The problem is that adult training often stops at the first layer. Corporate learning programs often rely on multiple choice because it is quick and easy to administer and may not have experience crafting assessments using other problem types. While this method captures whether employees have memorized information, it does little to test whether they can apply knowledge in the real world. The result is a gap between training and practice, where learners may pass assessments but struggle when confronted with the messy realities of work.
This is where scenario-based and project-driven assessments work very well. Just as flight simulators allow pilots to practice safely before taking the controls of an actual aircraft, simulations and role-plays allow employees to test their skills in realistic contexts. Handling a virtual customer complaint, making a judgment call in a branching case study, or collaborating on a simulated project provides insight into judgment, problem-solving, and adaptability: skills that multiple choice alone cannot evaluate effectively.

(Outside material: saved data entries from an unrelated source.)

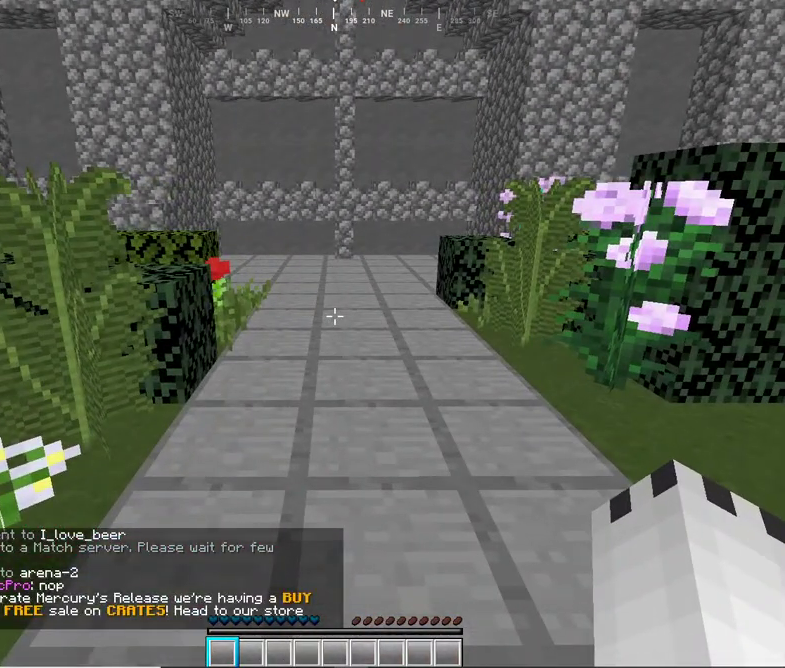
{"keys": [], "mouse": [], "events": []}
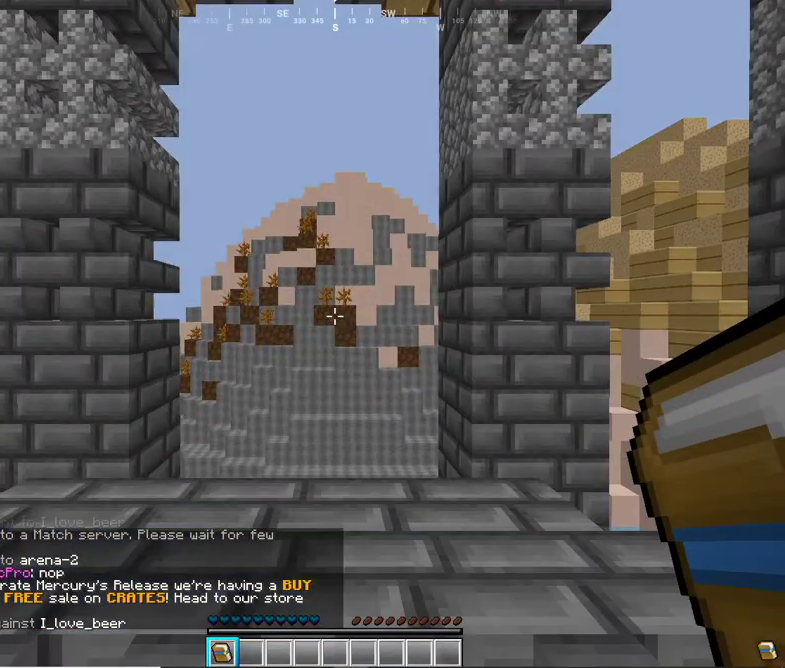
{"keys": [], "mouse": [], "events": []}
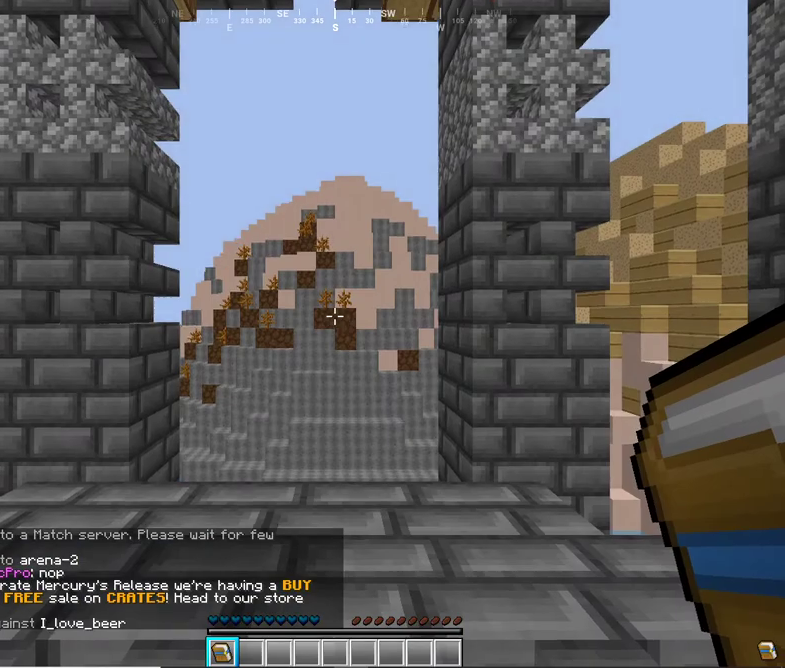
{"keys": [], "mouse": [], "events": [[183, "mouse_right", "down"], [333, "mouse_right", "up"]]}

Many companies see the value in this approach. By embedding adaptive assessments into workplace training, it becomes possible to track not only what employees remember, but how they respond in practical scenarios. AI tools such as QueryTek make this scalable. They can generate adaptive problems that evolve with each learner, offering quick checks when memory must be tested and more complex tasks when judgment and creativity are needed. For employers, this means more than compliance training and a more accurate view of workforce readiness.
And, of course, the practical outcome is stronger, more effective teams. Employees are trained to recall procedures and, importantly, are better prepared to apply them under pressure, adapt to unexpected challenges and even innovate new approaches. When organizations grow and the technological landscape shifts, they need to deploy and scale this kind of adaptive, realistic assessment to keep competitive.
When assessments are designed with real-world performance in mind, they become more about preparation. They become tools that build capability. In the classroom this means better learning and in the workplace, it means a workforce better capable of addressing challenges both known and unknown.